# photoshop cs3 help..



## celtbhoy (May 17, 2007)

i have ps cs3 full extended version,but don't klnow how to use it,i want a good text book to show me,any help???ray:


----------



## koala (Mar 27, 2005)

I can recommend the 2 I've got. They're for CS and CS2 but there should be newer CS3 editions available by now. Photoshop CS Accelerated published by YJ, and Photoshop CS2 Essential Skills published by Focal Press.

Also, check out the online tutorial videos from *http://movielibrary.lynda.com/html/modListing.asp?pid=228&btnProduct=Go* and google for "photoshop cs3 tuturials".


----------



## thepit56 (May 26, 2006)

honestly I wouldn't waste my money on books. I can't learn anything about computers from books. If you want to learn photoshop and are willing to spend money I suggest you go to your local county college and see if they have any classes on digital imaging or the like.

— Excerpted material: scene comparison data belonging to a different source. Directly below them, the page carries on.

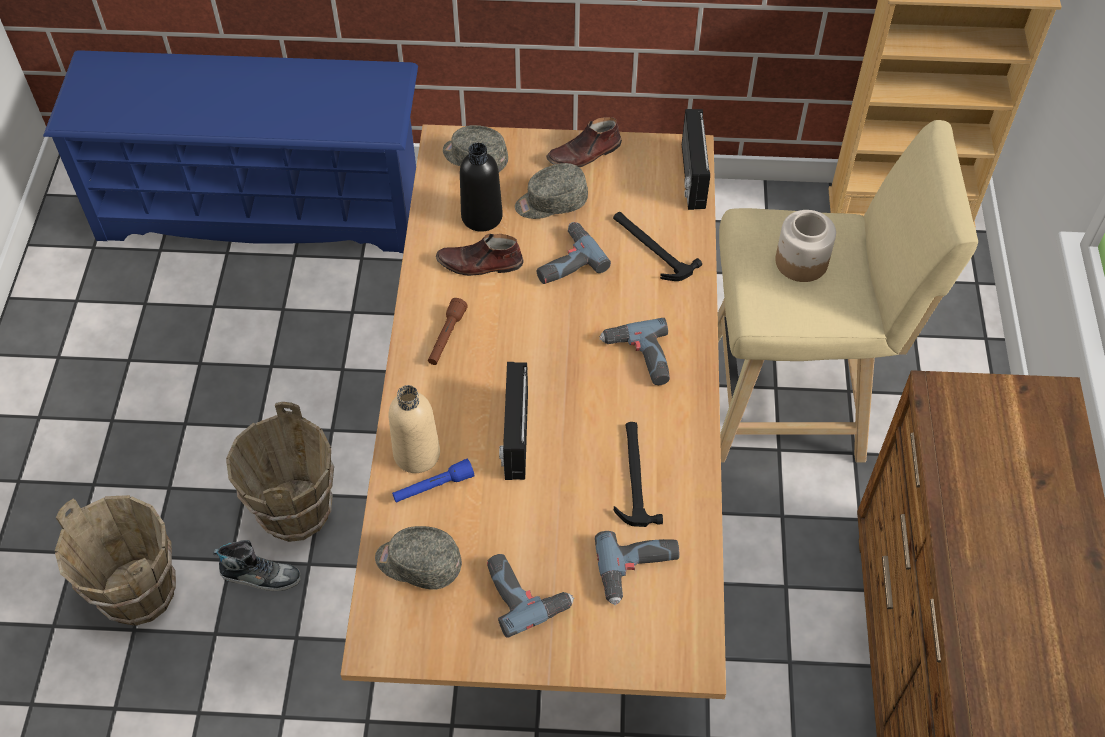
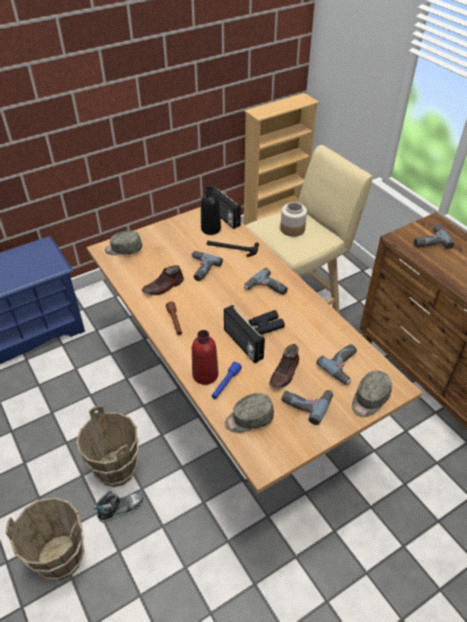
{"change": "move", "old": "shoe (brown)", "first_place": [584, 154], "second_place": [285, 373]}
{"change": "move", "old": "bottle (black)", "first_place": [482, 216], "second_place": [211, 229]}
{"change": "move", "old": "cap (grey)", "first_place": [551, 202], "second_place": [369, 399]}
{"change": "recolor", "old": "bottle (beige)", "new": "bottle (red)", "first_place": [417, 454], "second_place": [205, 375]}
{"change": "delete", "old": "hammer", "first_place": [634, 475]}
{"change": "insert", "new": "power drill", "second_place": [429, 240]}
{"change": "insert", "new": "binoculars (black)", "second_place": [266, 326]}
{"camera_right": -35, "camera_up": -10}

Alas, those classes can be quite expensive, so if your more into the cheper scene then I say go all out and don't pay anything. there are millions of tutorials on the internet for photoshop. just think of what you want to do and google it. chances are someone made a tutorial for it.


----------



## ebackhus (Apr 21, 2005)

On the contrary books are an excellent source of learning. I'm not just saying that because I work in a library but because it's true. Most notably I think the *Visual Quick Start* series is the best series I've ever had the pleasure of reading. It includes tons of images and shows you in plain English what to do.


----------



## thepit56 (May 26, 2006)

ebackhus said:


> On the contrary books are an excellent source of learning. I'm not just saying that because I work in a library but because it's true. Most notably I think the *Visual Quick Start* series is the best series I've ever had the pleasure of reading. It includes tons of images and shows you in plain English what to do.

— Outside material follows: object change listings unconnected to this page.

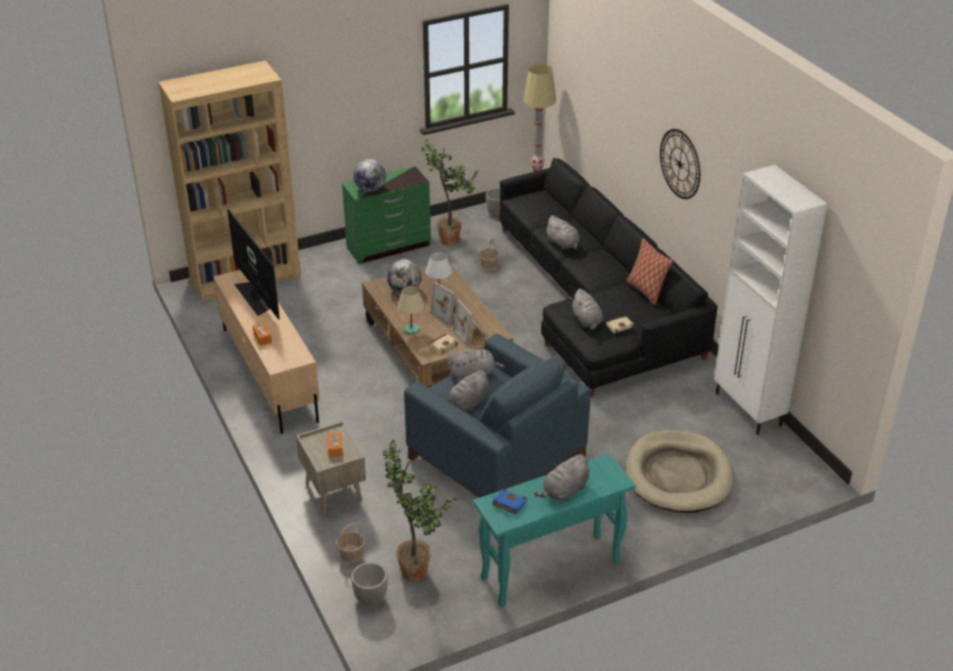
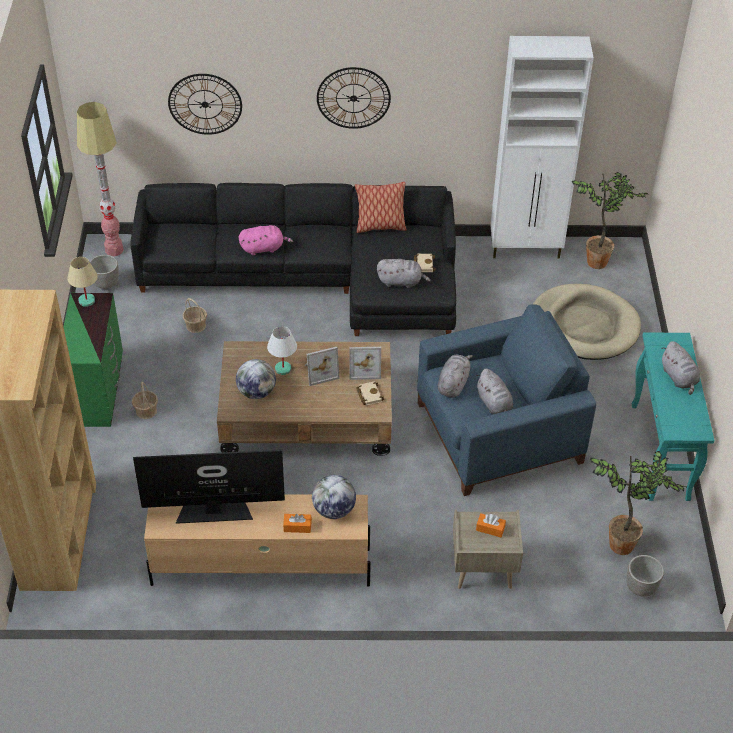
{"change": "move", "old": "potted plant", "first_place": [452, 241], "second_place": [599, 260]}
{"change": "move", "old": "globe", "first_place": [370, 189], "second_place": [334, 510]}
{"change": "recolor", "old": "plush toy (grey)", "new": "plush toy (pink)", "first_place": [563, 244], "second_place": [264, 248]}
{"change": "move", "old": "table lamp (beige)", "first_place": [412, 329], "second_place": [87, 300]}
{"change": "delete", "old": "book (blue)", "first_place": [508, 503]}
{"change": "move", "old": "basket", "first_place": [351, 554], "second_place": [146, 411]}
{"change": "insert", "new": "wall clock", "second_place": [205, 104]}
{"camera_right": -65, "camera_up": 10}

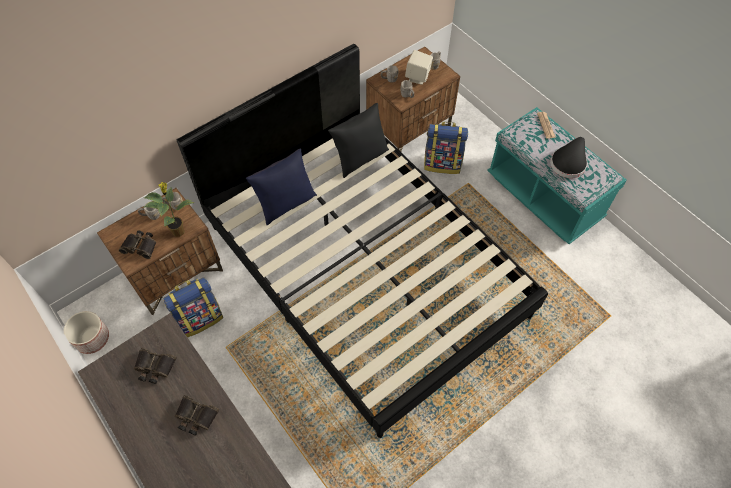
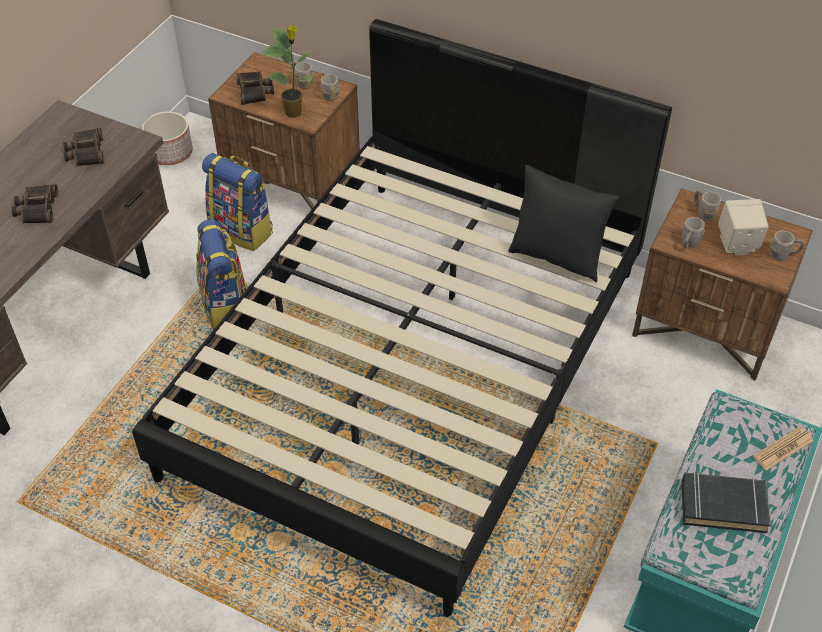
{"change": "move", "old": "backpack", "first_place": [443, 163], "second_place": [226, 306]}
{"change": "replace", "old": "hat (black)", "new": "book (black)", "first_place": [568, 162], "second_place": [723, 506]}
{"change": "delete", "old": "pillow (blue)", "first_place": [286, 204]}
{"camera_right": 65, "camera_up": -10}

your welcome to your opinion but I have yet to get a book that learns me how to do anything with a computer. I have learned other things from books though


----------



## DonaldG (Aug 23, 2007)

*Re: Photoshop CS3 help..*

2 excellent books I have for Photoshop are:
"Photoshop CS Studio Techniques" by Ben Willmore ISBN: 0-321-21352-1
http://www.digitalmastery.com/
and do a Google for "Ben Willmore" for many interesting tips etc


"The Photoshop CS Book for Digital Photographers" by Scott Kelby. ISBN: 0-7357-1411-8
http://www.scottkelbybooks.com


My editions are for "CS" version but I am sure that the books will have been updated to "CS3" by now.

Both the books above are suitable for beginners to experts...

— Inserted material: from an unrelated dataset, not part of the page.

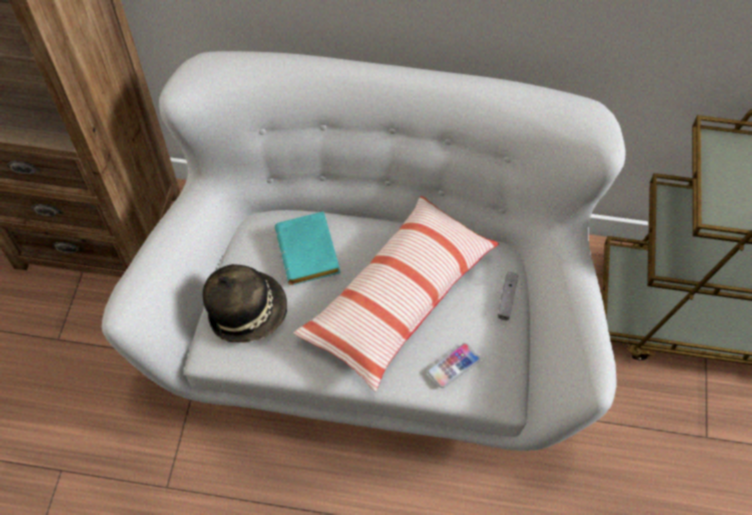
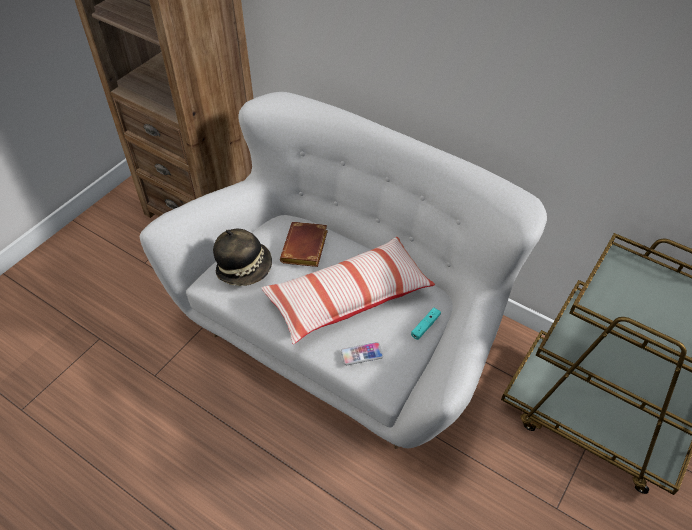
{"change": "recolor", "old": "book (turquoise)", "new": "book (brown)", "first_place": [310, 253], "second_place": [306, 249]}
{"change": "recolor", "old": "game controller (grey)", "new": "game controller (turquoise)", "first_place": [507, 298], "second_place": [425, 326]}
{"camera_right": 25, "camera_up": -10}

Another great source of tutorials on Photoshop is:
"Digital Photo" magazine - The cover disc usually has several hours of tutorials, tips & hints aimed at beginners thorough experts. See:
http://www.dpmag.co.uk


I have kept the Cover Disks for years & & oft refer back when I want a technique that I am a bit rusty on. I am sure that you will be able to pick up a copy of "Digital Photo" magazine in Ireland (They also do export subscriptions too... Be careful to look at "Digital *PHOTO*" and not Digital Photographer magazine (I'm not saying that the other magazine is not worthy of looking at, it's just that I 'swear' by Digital Photo!

Good luck in your searches :wave:


----------



## ebackhus (Apr 21, 2005)

thepit56 said:


> your welcome to your opinion but I have yet to get a book that learns me how to do anything with a computer. I have learned other things from books though


If it weren't for the book *DOS for Dummies* I doubt I'd be doing what I do today. Books truly are an excellent resource. Just try learning from a website when your connection goes down and the value of the ever-present book is understood.


----------



## eagledrc (Dec 28, 2007)

The "for DUMMIES" books are great...
just do tutorials on the web until you master it...


----------



## TehRevolution (Dec 28, 2007)

~All i done was practise practise practise i've been using PS for over a year and a half i know what most tools do now.  lol.


----------



## eagledrc (Dec 28, 2007)

Adobe programs are so hard to use. Flash and Photoshop are very different from most other computer programs. The way they do things is usually better, but only once you learn how to use them well.


----------